Here is how a novelist might think about it. In Tess of the D’Urbervilles (1891), Thomas Hardy describes how Tess and her mother, even as they sit next to each other in the same tiny house in the village of Marlott in the 1870s, exist in different periods of time.
Between the mother, with her fast-perishing lumber of superstitions, folk-lore, dialect, and orally transmitted ballads, and the daughter, with her trained National teachings and Standard knowledge under an infinitely Revised Code, there was a gap of two hundred years as ordinarily understood. When they were together the Jacobean and the Victorian ages were juxtaposed.

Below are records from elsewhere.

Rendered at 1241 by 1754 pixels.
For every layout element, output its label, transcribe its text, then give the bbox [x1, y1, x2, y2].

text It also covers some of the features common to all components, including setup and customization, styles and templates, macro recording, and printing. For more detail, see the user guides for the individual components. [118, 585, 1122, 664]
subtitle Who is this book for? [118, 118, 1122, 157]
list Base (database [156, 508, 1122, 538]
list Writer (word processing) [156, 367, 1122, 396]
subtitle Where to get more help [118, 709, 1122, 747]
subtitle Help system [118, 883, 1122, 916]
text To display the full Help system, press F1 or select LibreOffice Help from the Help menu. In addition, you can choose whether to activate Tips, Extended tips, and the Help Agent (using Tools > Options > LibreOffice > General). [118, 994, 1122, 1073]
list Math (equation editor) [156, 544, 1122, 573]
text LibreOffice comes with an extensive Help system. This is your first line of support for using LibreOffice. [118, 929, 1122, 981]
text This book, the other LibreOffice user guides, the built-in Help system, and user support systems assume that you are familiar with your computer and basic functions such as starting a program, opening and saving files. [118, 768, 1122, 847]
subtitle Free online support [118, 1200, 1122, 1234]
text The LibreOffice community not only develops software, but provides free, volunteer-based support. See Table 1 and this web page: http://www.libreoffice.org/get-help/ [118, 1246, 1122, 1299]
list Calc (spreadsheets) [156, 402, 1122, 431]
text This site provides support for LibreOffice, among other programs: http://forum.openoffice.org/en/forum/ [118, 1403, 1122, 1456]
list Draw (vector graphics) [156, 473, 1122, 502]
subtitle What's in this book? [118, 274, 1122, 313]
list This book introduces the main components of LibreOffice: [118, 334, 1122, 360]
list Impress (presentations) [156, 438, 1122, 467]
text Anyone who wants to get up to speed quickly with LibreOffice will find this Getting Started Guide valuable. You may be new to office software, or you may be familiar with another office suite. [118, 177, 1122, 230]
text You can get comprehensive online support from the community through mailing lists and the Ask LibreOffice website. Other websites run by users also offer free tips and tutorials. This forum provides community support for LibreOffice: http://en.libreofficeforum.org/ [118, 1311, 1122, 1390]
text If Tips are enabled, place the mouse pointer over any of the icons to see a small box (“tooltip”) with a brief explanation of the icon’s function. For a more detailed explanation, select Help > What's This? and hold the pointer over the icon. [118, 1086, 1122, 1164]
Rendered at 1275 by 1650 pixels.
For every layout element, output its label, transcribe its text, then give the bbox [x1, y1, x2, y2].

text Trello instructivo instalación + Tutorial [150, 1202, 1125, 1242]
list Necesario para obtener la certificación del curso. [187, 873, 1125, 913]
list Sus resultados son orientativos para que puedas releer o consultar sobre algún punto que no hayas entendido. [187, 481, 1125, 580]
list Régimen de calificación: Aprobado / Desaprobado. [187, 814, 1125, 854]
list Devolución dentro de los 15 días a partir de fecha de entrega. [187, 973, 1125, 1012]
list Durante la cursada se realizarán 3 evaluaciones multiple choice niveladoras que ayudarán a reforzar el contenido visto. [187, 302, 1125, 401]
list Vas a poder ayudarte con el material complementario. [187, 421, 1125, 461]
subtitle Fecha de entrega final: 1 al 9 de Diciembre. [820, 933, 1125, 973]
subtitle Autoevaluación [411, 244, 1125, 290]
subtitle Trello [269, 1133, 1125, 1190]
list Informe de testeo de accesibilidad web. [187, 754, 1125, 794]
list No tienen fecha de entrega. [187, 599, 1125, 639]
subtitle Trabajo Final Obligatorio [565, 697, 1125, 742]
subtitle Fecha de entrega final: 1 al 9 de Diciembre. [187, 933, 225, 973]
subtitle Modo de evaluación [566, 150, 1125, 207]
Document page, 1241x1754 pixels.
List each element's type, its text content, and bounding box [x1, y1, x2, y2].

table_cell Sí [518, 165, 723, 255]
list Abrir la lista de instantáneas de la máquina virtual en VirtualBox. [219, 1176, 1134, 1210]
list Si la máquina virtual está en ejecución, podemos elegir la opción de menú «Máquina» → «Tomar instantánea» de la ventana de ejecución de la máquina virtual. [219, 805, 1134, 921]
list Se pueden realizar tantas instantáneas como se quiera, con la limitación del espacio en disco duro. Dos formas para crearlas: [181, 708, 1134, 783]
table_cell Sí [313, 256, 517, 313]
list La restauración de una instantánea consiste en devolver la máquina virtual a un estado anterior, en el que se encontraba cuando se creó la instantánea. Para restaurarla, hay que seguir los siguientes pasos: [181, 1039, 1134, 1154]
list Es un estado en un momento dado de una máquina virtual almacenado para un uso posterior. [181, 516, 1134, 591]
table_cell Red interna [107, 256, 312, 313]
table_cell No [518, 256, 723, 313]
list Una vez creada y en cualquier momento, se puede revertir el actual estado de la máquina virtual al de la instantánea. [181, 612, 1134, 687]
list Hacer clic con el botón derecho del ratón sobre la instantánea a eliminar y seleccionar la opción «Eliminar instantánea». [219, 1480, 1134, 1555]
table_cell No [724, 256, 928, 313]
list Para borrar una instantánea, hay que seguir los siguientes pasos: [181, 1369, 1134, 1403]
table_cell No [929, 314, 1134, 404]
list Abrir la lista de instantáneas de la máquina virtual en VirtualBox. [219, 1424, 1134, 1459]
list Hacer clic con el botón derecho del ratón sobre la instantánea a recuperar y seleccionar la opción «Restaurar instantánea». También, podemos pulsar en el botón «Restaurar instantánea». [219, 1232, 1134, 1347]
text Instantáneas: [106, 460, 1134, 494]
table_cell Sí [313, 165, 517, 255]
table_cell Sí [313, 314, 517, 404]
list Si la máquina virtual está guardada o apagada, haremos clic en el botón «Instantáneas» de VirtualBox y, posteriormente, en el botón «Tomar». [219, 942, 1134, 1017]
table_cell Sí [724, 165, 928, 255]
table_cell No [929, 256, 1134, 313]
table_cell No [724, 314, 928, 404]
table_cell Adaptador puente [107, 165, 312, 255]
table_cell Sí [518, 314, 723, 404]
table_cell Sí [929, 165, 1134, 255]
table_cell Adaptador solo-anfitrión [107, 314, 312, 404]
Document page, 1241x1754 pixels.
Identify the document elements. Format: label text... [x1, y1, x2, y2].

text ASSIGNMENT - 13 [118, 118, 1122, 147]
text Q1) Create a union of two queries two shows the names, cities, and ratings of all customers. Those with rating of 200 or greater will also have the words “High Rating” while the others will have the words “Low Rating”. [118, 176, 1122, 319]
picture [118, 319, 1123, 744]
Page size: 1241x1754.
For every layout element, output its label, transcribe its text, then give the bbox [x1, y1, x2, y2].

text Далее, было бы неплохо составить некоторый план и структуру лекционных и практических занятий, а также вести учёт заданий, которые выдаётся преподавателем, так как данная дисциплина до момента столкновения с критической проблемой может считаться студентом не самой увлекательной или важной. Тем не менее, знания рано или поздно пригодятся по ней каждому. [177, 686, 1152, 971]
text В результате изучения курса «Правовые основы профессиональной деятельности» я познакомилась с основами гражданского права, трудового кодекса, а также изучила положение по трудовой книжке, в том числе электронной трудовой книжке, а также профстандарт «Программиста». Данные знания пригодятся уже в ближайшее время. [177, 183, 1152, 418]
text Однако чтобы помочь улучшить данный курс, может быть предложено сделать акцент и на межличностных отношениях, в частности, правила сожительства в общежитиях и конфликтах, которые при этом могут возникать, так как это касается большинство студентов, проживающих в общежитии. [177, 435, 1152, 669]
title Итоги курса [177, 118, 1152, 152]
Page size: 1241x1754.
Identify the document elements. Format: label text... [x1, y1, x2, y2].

I take Hardy at his maximal word: not just that Tess and Mrs. Joan Durbeyfield wear different clothes, or have different attitudes to the world, but that they actually occupy different historical periods. Tess and Joan are people who, existing at the same moment, are nonetheless temporally distinct. On a 1956 episode of CBS TV’s I've Got a Secret, 95-year-old Samuel J. Seymour described how, as a 5-year-old on April 14, 1865, he had seen John Wilkes Booth shoot Abraham Lincoln.
Betjeman put pen to paper as Elvis took the stage as the windows blew out in downtown Kelowna. Hardy published Tess when he was 51, and when Samuel J. Seymour, who saw Lincoln shot, and who appeared on CBS, was 31. ‘Really, universally,’ wrote Henry James in the preface to Roderick Hudson in 1875 – when James was 32, and Hardy was 35, and Samuel J. Seymour, who saw Lincoln shot, was 15, ‘relations stop nowhere, and the exquisite problem of the artist is eternally but to draw, by a geometry of his own, the circle within which they shall happily appear to do so.’
This is, of course, why so many "period" films and TV shows fail to convince: the costume and props people clothe everyone in synchronous fashions, and place them among settings from that year's Ideal Home magazine (or "Perfick Hovel", to which my own ancestors subscribed).
Mike
Love this piece. (Son of Sam takes me into the moodscape of Russian Doll.)